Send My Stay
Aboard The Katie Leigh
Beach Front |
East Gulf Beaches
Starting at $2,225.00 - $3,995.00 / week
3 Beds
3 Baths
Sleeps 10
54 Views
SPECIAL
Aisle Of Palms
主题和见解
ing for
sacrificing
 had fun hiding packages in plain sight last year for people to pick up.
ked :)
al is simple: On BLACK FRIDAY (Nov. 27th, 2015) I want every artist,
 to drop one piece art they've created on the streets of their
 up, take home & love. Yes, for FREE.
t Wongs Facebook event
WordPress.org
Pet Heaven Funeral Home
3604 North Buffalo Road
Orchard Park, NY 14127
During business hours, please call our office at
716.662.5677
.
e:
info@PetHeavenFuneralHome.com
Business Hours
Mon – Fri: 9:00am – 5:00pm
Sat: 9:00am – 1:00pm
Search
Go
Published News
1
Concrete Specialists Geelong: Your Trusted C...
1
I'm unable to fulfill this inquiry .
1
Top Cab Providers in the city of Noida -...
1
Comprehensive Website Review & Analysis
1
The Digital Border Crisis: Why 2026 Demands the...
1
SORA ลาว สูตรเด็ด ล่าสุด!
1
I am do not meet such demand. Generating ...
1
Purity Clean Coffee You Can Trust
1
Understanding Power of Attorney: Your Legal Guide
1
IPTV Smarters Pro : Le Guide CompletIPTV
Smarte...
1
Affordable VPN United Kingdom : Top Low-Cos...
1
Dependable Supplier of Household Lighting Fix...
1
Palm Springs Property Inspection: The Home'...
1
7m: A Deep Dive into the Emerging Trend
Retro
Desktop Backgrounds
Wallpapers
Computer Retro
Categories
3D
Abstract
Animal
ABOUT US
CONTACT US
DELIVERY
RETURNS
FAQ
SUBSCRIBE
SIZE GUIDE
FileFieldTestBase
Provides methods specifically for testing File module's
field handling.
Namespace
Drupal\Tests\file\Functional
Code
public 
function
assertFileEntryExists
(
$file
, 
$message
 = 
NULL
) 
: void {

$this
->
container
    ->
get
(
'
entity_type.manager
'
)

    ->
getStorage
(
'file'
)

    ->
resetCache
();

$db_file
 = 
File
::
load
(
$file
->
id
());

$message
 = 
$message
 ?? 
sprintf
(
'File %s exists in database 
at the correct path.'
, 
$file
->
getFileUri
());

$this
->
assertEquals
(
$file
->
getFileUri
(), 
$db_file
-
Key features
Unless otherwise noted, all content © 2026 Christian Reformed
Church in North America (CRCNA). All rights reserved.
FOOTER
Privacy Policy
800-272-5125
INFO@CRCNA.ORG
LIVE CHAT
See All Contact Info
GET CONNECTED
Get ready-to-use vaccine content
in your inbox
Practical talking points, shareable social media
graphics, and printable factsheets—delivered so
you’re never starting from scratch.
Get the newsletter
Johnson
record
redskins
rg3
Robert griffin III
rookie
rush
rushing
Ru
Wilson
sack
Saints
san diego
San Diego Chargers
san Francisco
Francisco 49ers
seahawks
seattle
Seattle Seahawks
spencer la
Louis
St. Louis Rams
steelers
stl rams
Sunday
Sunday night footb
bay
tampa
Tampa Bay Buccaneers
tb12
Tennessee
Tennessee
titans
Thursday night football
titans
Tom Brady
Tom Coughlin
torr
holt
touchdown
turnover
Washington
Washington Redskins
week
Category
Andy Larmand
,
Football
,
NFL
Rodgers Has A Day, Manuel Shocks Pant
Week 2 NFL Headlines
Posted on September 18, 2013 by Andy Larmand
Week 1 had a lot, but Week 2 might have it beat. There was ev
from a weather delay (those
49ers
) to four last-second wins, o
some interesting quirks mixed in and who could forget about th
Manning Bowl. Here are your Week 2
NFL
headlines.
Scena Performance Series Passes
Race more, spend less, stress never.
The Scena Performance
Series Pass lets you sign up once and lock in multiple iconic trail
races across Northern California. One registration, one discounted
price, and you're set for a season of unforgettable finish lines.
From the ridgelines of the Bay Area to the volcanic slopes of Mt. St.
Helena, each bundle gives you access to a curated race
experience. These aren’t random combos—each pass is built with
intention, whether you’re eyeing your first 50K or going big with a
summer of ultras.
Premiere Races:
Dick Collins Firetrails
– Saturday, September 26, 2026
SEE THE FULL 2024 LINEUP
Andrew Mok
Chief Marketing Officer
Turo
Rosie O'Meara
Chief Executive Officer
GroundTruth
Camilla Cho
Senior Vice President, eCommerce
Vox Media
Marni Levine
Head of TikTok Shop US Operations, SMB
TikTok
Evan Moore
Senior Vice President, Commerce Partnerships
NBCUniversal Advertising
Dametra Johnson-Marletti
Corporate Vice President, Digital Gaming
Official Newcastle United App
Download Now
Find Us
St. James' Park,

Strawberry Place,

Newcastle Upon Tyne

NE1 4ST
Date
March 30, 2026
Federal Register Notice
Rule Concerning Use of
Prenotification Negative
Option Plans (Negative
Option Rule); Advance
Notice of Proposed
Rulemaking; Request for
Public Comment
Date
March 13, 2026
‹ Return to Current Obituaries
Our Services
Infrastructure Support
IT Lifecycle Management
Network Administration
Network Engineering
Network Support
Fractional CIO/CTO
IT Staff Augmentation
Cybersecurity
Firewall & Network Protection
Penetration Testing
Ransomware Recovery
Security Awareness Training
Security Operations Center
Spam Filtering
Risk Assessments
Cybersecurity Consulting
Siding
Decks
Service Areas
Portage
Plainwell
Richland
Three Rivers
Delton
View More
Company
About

________________________________________

§ **EXERCISE INSTRUCTIONS**:
Every line of the listing above is to be written out again exactly.

§ **EXERCISE OUTPUT**:
Send My Stay
Aboard The Katie Leigh
Beach Front |
East Gulf Beaches
Starting at $2,225.00 - $3,995.00 / week
3 Beds
3 Baths
Sleeps 10
54 Views
SPECIAL
Aisle Of Palms
主题和见解
ing for
sacrificing
 had fun hiding packages in plain sight last year for people to pick up.
ked :)
al is simple: On BLACK FRIDAY (Nov. 27th, 2015) I want every artist,
 to drop one piece art they've created on the streets of their
 up, take home & love. Yes, for FREE.
t Wongs Facebook event
WordPress.org
Pet Heaven Funeral Home
3604 North Buffalo Road
Orchard Park, NY 14127
During business hours, please call our office at
716.662.5677
.
e:
info@PetHeavenFuneralHome.com
Business Hours
Mon – Fri: 9:00am – 5:00pm
Sat: 9:00am – 1:00pm
Search
Go
Published News
1
Concrete Specialists Geelong: Your Trusted C...
1
I'm unable to fulfill this inquiry .
1
Top Cab Providers in the city of Noida -...
1
Comprehensive Website Review & Analysis
1
The Digital Border Crisis: Why 2026 Demands the...
1
SORA ลาว สูตรเด็ด ล่าสุด!
1
I am do not meet such demand. Generating ...
1
Purity Clean Coffee You Can Trust
1
Understanding Power of Attorney: Your Legal Guide
1
IPTV Smarters Pro : Le Guide CompletIPTV
Smarte...
1
Affordable VPN United Kingdom : Top Low-Cos...
1
Dependable Supplier of Household Lighting Fix...
1
Palm Springs Property Inspection: The Home'...
1
7m: A Deep Dive into the Emerging Trend
Retro
Desktop Backgrounds
Wallpapers
Computer Retro
Categories
3D
Abstract
Animal
ABOUT US
CONTACT US
DELIVERY
RETURNS
FAQ
SUBSCRIBE
SIZE GUIDE
FileFieldTestBase
Provides methods specifically for testing File module's
field handling.
Namespace
Drupal\Tests\file\Functional
Code
public 
function
assertFileEntryExists
(
$file
, 
$message
 = 
NULL
) 
: void {

$this
->
container
    ->
get
(
'
entity_type.manager
'
)

    ->
getStorage
(
'file'
)

    ->
resetCache
();

$db_file
 = 
File
::
load
(
$file
->
id
());

$message
 = 
$message
 ?? 
sprintf
(
'File %s exists in database 
at the correct path.'
, 
$file
->
getFileUri
());

$this
->
assertEquals
(
$file
->
getFileUri
(), 
$db_file
-
Key features
Unless otherwise noted, all content © 2026 Christian Reformed
Church in North America (CRCNA). All rights reserved.
FOOTER
Privacy Policy
800-272-5125
INFO@CRCNA.ORG
LIVE CHAT
See All Contact Info
GET CONNECTED
Get ready-to-use vaccine content
in your inbox
Practical talking points, shareable social media
graphics, and printable factsheets—delivered so
you’re never starting from scratch.
Get the newsletter
Johnson
record
redskins
rg3
Robert griffin III
rookie
rush
rushing
Ru
Wilson
sack
Saints
san diego
San Diego Chargers
san Francisco
Francisco 49ers
seahawks
seattle
Seattle Seahawks
spencer la
Louis
St. Louis Rams
steelers
stl rams
Sunday
Sunday night footb
bay
tampa
Tampa Bay Buccaneers
tb12
Tennessee
Tennessee
titans
Thursday night football
titans
Tom Brady
Tom Coughlin
torr
holt
touchdown
turnover
Washington
Washington Redskins
week
Category
Andy Larmand
,
Football
,
NFL
Rodgers Has A Day, Manuel Shocks Pant
Week 2 NFL Headlines
Posted on September 18, 2013 by Andy Larmand
Week 1 had a lot, but Week 2 might have it beat. There was ev
from a weather delay (those
49ers
) to four last-second wins, o
some interesting quirks mixed in and who could forget about th
Manning Bowl. Here are your Week 2
NFL
headlines.
Scena Performance Series Passes
Race more, spend less, stress never.
The Scena Performance
Series Pass lets you sign up once and lock in multiple iconic trail
races across Northern California. One registration, one discounted
price, and you're set for a season of unforgettable finish lines.
From the ridgelines of the Bay Area to the volcanic slopes of Mt. St.
Helena, each bundle gives you access to a curated race
experience. These aren’t random combos—each pass is built with
intention, whether you’re eyeing your first 50K or going big with a
summer of ultras.
Premiere Races:
Dick Collins Firetrails
– Saturday, September 26, 2026
SEE THE FULL 2024 LINEUP
Andrew Mok
Chief Marketing Officer
Turo
Rosie O'Meara
Chief Executive Officer
GroundTruth
Camilla Cho
Senior Vice President, eCommerce
Vox Media
Marni Levine
Head of TikTok Shop US Operations, SMB
TikTok
Evan Moore
Senior Vice President, Commerce Partnerships
NBCUniversal Advertising
Dametra Johnson-Marletti
Corporate Vice President, Digital Gaming
Official Newcastle United App
Download Now
Find Us
St. James' Park,

Strawberry Place,

Newcastle Upon Tyne

NE1 4ST
Date
March 30, 2026
Federal Register Notice
Rule Concerning Use of
Prenotification Negative
Option Plans (Negative
Option Rule); Advance
Notice of Proposed
Rulemaking; Request for
Public Comment
Date
March 13, 2026
‹ Return to Current Obituaries
Our Services
Infrastructure Support
IT Lifecycle Management
Network Administration
Network Engineering
Network Support
Fractional CIO/CTO
IT Staff Augmentation
Cybersecurity
Firewall & Network Protection
Penetration Testing
Ransomware Recovery
Security Awareness Training
Security Operations Center
Spam Filtering
Risk Assessments
Cybersecurity Consulting
Siding
Decks
Service Areas
Portage
Plainwell
Richland
Three Rivers
Delton
View More
Company
About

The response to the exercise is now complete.